'You have to stay strong': 102-year-old freedom fighter's message to Disha Ravi
- Freedom fighter and Gandhian HS Doreswamy, 102, draws parallels between the times he has lived through and the present state of affairs in the country.
Harohalli Srinivasaiah Doreswamy was 23-years-old and had joined a new job as a school teacher when he was first arrested and imprisoned for 14 months for organizing strikes against the British government. His second visit to the prison was at the age of 57 when he took on then prime minister Indira Gandhi during the emergency.
In an interview with Arun Dev, the 102-year-old draws parallels between the times he has lived through and the present state of affairs in the country. He says that a leader or a movement has always emerged whenever democracy was threatened in the country. He also has a message for 22-year-old activist Disha Ravi, who was recently arrested on charges of sedition in connection with the toolkit case – “you have to stay strong”. Edited excerpts:
How do you look at the government using sedition against voices of dissent?
Isn’t it clear? Those who do not support or speak up against the government are called traitors. What is even more concerning is that most of them have not been given a trial. Even the British had done the same (registered sedition cases) but when cases were filed against Gandhiji and (Bal Gangadhar) Tilak, they were produced before the court. By not producing them before the court, their (government’s) intention is to harass and create an environment of fear for the others. They want to see people silenced.
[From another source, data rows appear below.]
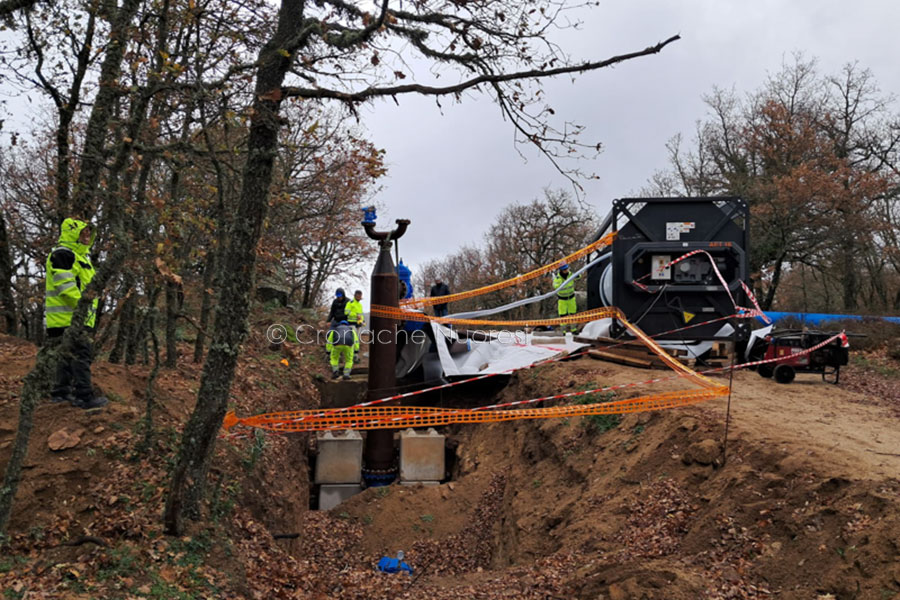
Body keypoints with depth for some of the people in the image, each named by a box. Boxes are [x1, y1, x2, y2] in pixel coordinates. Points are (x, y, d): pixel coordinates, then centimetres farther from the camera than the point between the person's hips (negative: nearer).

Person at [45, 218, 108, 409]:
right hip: (66, 317, -11)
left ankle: (61, 392, 25)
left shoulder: (82, 256, 22)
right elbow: (66, 286, -21)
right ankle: (85, 397, -12)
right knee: (81, 354, -13)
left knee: (68, 354, 16)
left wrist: (91, 308, 18)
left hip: (78, 317, 11)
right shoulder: (62, 254, -11)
How old were you when you were arrested during the freedom movement?
I was 23-years-old when I was arrested. I had just got a new job as a teacher in a high school then. I started working in June but by then, the Quit India Movement has begun. I helped organise a 14-day strike at the mills across Mysore state and also blew up government record rooms and postboxes with very small time-bombs. Our intention was to disrupt the British government’s daily functioning.
By December, I was arrested, and I lost my job as well.
Was the jail term a difficult experience?
Not at all, it was a learning experience. I had a purpose in life, to fight the British rule. I was not worried at all; in fact, it was like a university for me. The other leaders in jail used to give lectures. I learnt new languages when I was there.
You lived through the Emergency also…
Oh yes, there was an interesting incident from the time of Emergency. After the Emergency was announced, I wrote a letter to Indira Gandhi (then prime minister), saying she was a dictator. In the letter, I threatened to go village to village and mobilise the people against her dictatorship. Soon after that, I held the first meeting in Gandhi Bazar (in Bengaluru). I was arrested. But I was in jail only for four months.
During the trial, the prosecution said that I had criticised the prime minister and that I was an enemy of the state. But that judge who was hearing my case said that I had every right to criticise the government and there is no proof to say that I am an enemy of the state. The judge then told the prosecution to ask the government under what charge should I be booked and released me.
I hope our current judiciary will stand up for justice as that judge did then.
What are your views on the recent arrest of 21-year-old Disha Ravi by Delhi Police?
The police took a woman from Bengaluru to Delhi without informing the local magistrate… it is very harsh on their part. But she has braved it. It is very brave of her.
If you could tell her anything, what would you say?
You have to be strong. We are facing a dictatorial regime that is merciless, you need to stay strong.
There are reports of parents telling their children not to take part in protests in the wake of the arrests of young activists. What are your views on it?
You don’t worry about it. Today’s youngsters are smart and wiser. The youngsters of the country have always fought for the right causes. They know what should be done and no one can stop them.
As someone who has seen the freedom struggle and emergency, what do you think of our country’s future?
Nothing is permanent. There will be ups and downs. During the freedom struggle there was Gandhi, during the emergency there was JP (Jayaprakash Narayan) and then Anna Hazare also came, even though he was misguided later. If not a leader, there will be a movement that takes on what is wrong in our country.
I see hope in the farmers’ protests, this has the power to unite people against this dictatorial government. The longer they stay on the streets, the stronger the resistance becomes.